“No, no, birdie,” he replied, touched by her suddenly altered expression. “I have no headache; run away. I have made a vow that for the rest of the trip I shall see as little of you as possible. You need not look startled. You are not to blame, except for being the most prodigious temptation that ever flesh and blood was subjected to. I can’t endure you at all. I must keep away. I see now that I did wrong to bring you on this trip. It”—with a frown and a slight blush—“has led to disagreeable complications. I find that fellow Delessert has started some smoking-room gossip to the effect that I am persecuting you with unwelcome attentions. What? You are not crying? Upon my word, you laugh and cry as easily as you breathe.”

She was not crying, although she was cowering over the table with her head on her arms. At his question she straightened herself and showed him a pitiful, quivering face. “I wish I could comfort you, ’Steban. I wish I could stay with you, but—but I can’t.”

She was crying now—in regular torrents—and he muttered to himself, and stared helplessly at her. “P-please don’t touch me,” she gasped; “I will get over it in a minute. I am very sorry to disturb you, I—I—”

She wanted him to stroke her brown head, to show that he forgave her; but he restrained himself and presently she sprang from her seat and took the book from him. He stood holding back the curtains for her, as politely and formally as if she were a duchess, and she tottered from the room as unsteadily as the characterless Adonis had entered his the evening before.

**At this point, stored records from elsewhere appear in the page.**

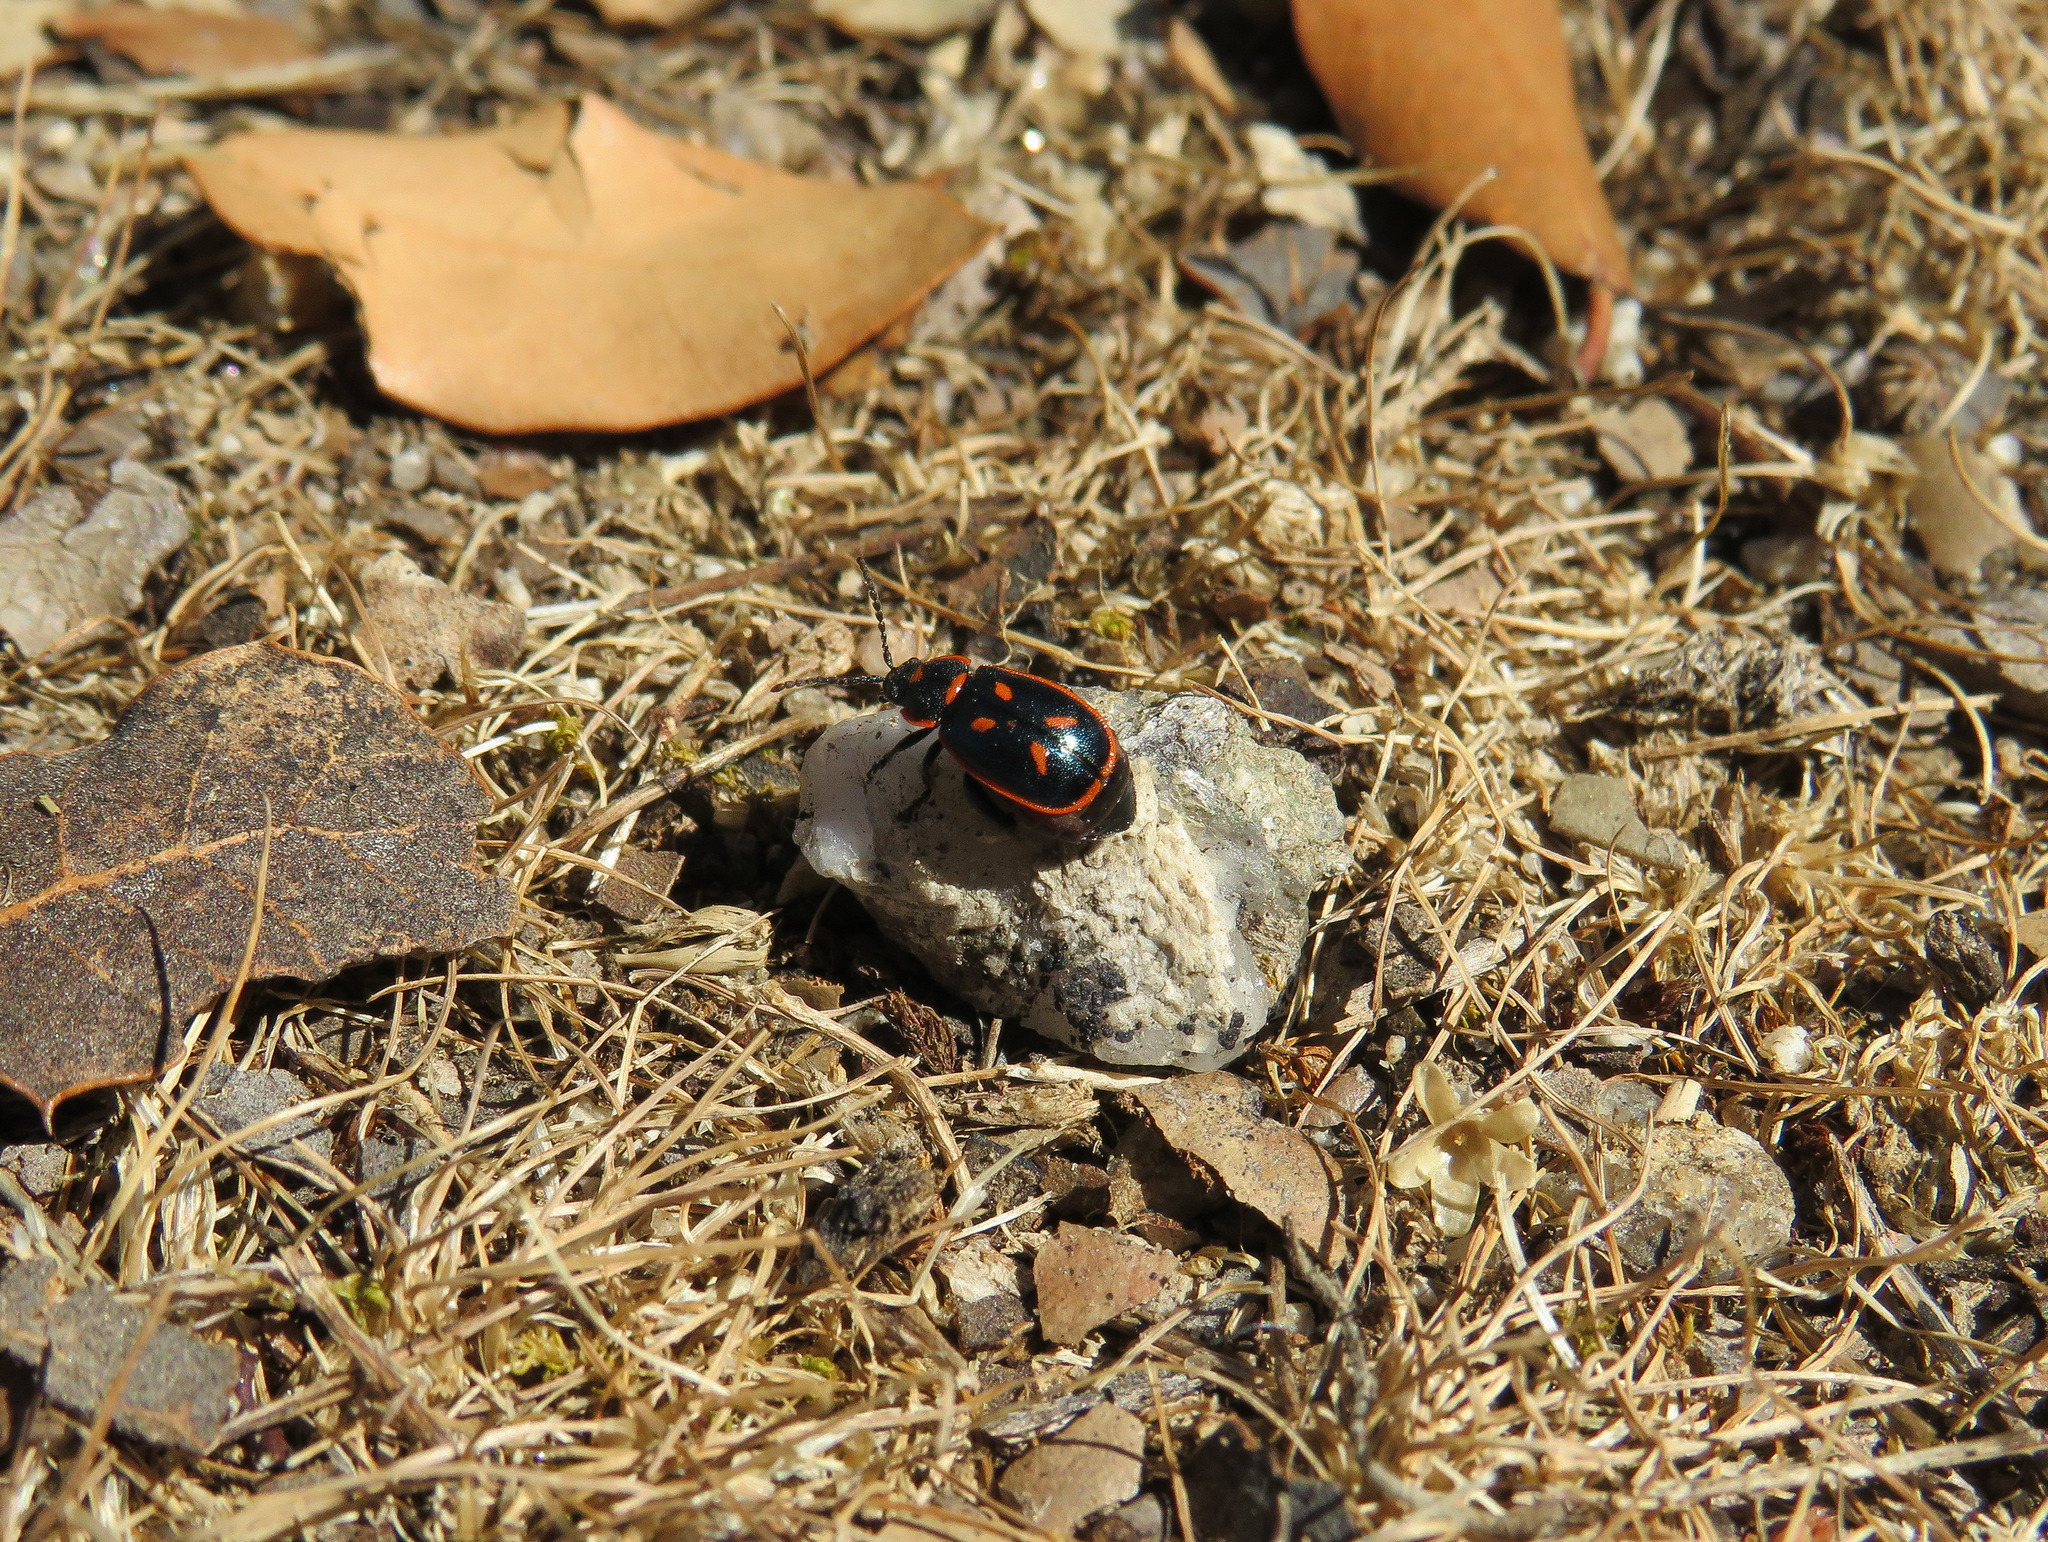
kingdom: Animalia
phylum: Arthropoda
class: Insecta
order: Coleoptera
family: Chrysomelidae
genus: Oedionychis
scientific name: Oedionychis cincta
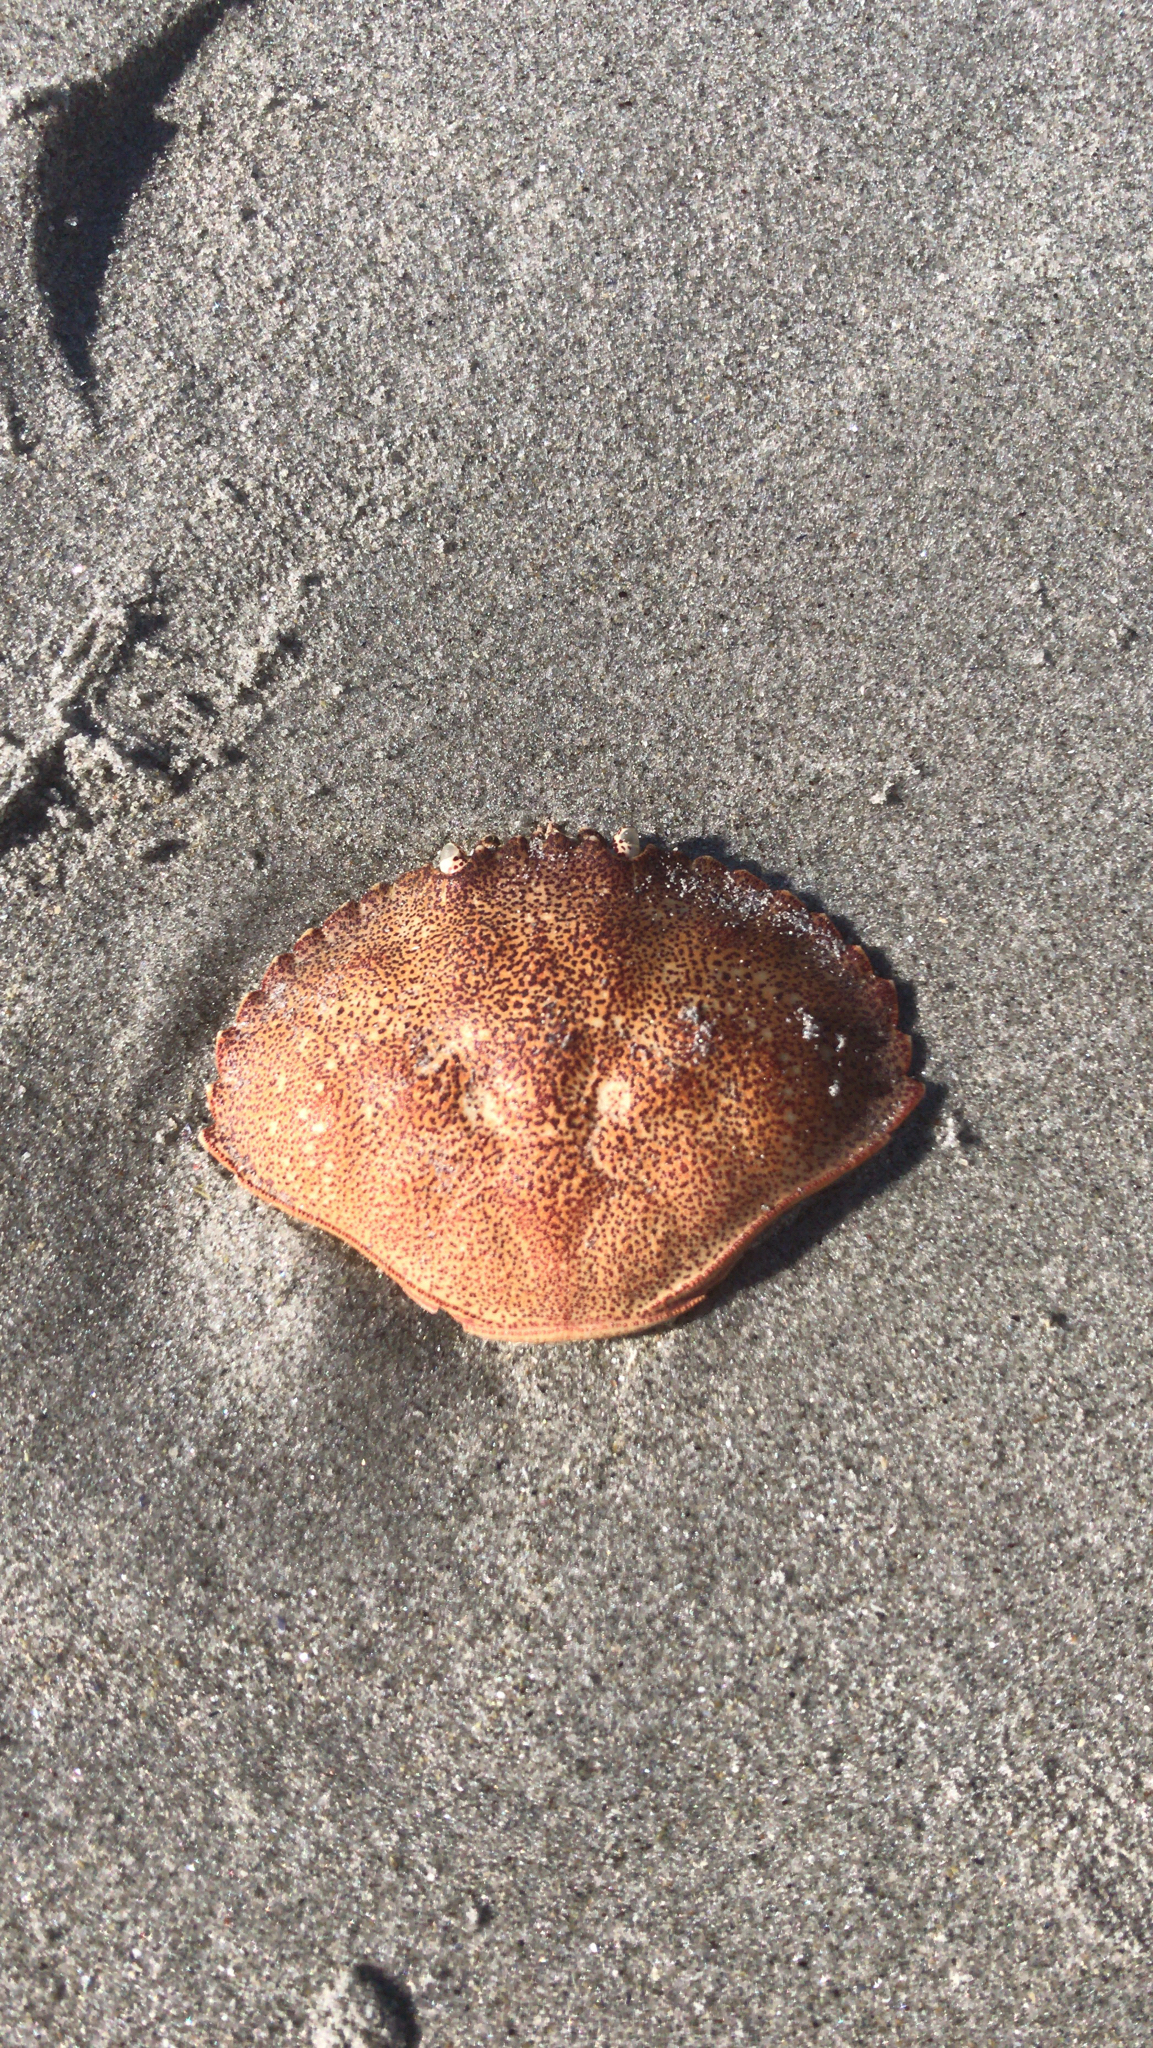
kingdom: Animalia
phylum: Arthropoda
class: Malacostraca
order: Decapoda
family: Cancridae
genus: Cancer
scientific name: Cancer irroratus
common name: Atlantic rock crab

After she had passed her changed and impassive husband she flashed him a grieving glance, in which resentment, approval, and bewilderment were so strangely mixed that he involuntarily muttered a compassionate, “Poor little thing!” as he went back to his sofa.

Being anxious to avoid questions, Nina ran to her room, hastily washed her face, and returned to Miss Marsden, whom she found wide-awake and watchful.

“Well,” she said, as Nina slipped back into the seat beside her, “did the dog receive the lamb’s overtures kindly?”

“A good dog is always reasonable,” said Nina, soberly.

“Miss Marsden,” she said, after a time, “you think I’ve been quarrelling with my husband, don’t you?”

“Not quarrelling,—having a little tiff,” said the young lady.

“Do you think husbands usually stand by their wives?”